When asked why she did not accept the invitations by the City to sit down and talk about this after it was brought up at the 2014 meeting, she responded, “This is not 1963 where white men call in a few blacks behind closed doors and discuss things. Things need to be transparent. What are you going to talk about behind closed doors that you can't discuss in public?”

In a later interview, Foxx also pointed to comments made by Commissioner Fletcher Hope indicating he had not seen the City's statement until just before the meeting and he felt the comments reflected the opinion of Mayor Frank Ogdon. He said he personally agreed with the first paragraph of the statement, but not the rest.

Foxx said that statement by Commissioner Hope indicated to her there had been a meeting “out of the sunshine” if everyone else knew about the statement except Commissioner Hope.

Hearing that the city was not planning to fire Mayberry, Foxx left the podium indicating that the full force of the NAACP would be focused on the City of Archer. “We don't want to have another Ferguson,” she said. Later she said, “Commissioners are angry. Citizens are angry. When both sides are as angry as they are, there's no telling what might happen.”

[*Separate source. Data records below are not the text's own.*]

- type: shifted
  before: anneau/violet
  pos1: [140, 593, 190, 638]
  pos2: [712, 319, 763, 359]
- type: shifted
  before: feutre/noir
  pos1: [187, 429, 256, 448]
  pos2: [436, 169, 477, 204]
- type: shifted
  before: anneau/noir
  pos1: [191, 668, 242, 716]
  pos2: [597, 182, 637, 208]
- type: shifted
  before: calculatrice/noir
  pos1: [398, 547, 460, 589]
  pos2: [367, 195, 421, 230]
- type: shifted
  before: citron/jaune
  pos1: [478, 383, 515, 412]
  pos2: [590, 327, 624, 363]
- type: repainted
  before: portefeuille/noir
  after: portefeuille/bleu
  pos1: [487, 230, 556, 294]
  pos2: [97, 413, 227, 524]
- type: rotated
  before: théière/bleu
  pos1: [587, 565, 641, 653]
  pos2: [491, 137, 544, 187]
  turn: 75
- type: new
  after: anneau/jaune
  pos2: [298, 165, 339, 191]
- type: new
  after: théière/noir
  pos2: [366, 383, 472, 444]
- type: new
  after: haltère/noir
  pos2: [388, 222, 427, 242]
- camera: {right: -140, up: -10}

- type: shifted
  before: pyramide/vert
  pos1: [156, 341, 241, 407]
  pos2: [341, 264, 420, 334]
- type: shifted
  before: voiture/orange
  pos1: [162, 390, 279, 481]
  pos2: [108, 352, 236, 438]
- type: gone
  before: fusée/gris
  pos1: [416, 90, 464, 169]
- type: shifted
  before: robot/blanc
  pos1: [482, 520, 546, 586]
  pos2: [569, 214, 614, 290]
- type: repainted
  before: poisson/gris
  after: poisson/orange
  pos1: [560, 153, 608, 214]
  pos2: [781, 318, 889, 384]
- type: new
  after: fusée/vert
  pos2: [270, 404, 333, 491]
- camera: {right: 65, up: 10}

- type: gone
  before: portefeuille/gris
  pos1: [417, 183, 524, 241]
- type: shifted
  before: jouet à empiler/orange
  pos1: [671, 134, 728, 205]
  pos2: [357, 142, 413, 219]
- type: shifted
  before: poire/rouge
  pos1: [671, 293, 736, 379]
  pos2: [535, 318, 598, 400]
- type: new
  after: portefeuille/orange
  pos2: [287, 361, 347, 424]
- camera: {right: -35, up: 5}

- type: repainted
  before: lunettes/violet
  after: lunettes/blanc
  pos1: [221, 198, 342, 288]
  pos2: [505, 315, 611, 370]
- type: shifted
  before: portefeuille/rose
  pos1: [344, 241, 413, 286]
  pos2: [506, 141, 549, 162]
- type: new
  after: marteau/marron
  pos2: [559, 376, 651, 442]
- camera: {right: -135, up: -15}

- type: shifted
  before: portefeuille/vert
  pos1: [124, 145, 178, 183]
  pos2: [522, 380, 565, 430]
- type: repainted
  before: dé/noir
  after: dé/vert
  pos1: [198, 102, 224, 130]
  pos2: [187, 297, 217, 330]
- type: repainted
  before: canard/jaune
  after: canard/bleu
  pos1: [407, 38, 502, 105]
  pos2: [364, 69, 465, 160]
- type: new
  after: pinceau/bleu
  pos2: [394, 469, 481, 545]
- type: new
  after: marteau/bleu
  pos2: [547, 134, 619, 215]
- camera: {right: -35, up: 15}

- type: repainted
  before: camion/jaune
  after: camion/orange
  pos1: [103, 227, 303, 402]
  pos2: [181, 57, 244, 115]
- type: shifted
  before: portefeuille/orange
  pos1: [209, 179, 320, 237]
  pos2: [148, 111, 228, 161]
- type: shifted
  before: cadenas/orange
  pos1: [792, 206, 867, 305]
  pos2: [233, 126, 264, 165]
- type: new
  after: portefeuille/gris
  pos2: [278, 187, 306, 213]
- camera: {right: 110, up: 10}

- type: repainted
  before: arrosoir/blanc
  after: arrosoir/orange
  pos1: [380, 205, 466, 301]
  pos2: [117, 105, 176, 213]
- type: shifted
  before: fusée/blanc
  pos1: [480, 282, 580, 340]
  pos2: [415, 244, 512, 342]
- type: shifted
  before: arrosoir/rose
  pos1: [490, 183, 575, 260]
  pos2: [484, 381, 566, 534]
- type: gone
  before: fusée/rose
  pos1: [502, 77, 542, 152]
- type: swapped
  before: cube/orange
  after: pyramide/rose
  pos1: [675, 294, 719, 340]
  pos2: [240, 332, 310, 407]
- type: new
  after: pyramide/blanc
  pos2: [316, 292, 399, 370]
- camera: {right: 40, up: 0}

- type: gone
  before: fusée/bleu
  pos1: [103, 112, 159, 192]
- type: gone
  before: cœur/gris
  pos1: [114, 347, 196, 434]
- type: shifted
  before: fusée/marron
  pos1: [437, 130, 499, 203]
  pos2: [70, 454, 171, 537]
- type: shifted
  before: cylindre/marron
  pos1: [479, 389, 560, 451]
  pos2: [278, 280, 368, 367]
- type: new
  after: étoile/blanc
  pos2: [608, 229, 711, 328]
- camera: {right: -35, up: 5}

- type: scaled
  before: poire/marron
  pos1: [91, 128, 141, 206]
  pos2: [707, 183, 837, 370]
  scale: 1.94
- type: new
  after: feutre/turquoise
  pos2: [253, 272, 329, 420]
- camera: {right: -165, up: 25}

In a later interview, Ogdon said, “I'm saddened by the statement by Ms. Foxx that we are going to have another Ferguson on our hands in Archer. Are we to expect violent unrest, looting, burning and total mayhem because we live in a city, state and country that protects Mr. Mayberry's right to free speech? Ms. Foxx said she realized Mr. Mayberry's action were not illegal, but she thought we should fire him anyway because his freedom of speech offended her and some others. I am sorry people are offended by Mr. Mayberry, but I am offended Ms. Foxx would threaten the City with another Ferguson-type response. I am also sorry Ms. Foxx did not choose to meet with city officials to help resolve this issue earlier, as the City requested, rather than further divide our community by her threats.”

In a subsequent interview, Foxx indicated she would have to talk to the NAACP's state conference president as to how to proceed. “If we have to do something drastic, it will be through the national organization. I am not going to stop just because they [the city] want[s] me to,” she said.

Foxx said a rally would be held on Monday, Jan. 19, at around 2 or 3 p.m., which will include a voter registration drive. “The only way that things change is through the ballot box,” she said. She said their focus would probably be on unregistered voters in the Holly Hills neighborhood, but details had not been worked out yet.

“The controversy that has been brought to our attention stems from postings, albeit insensitive to one or another, were expressions by an individual as are opinions of others that the postings were offensive,” commented Grieshaber. “Free speech is about fair debate and comment. It is not about censorship.”

He also confirmed that he and the city attorney are in the process of crafting a policy to address social media. Once it has been completed, it will be put before the commission for a vote. If it is approved, it will be added to the City of Archer Personnel Policy and Employee Handbook.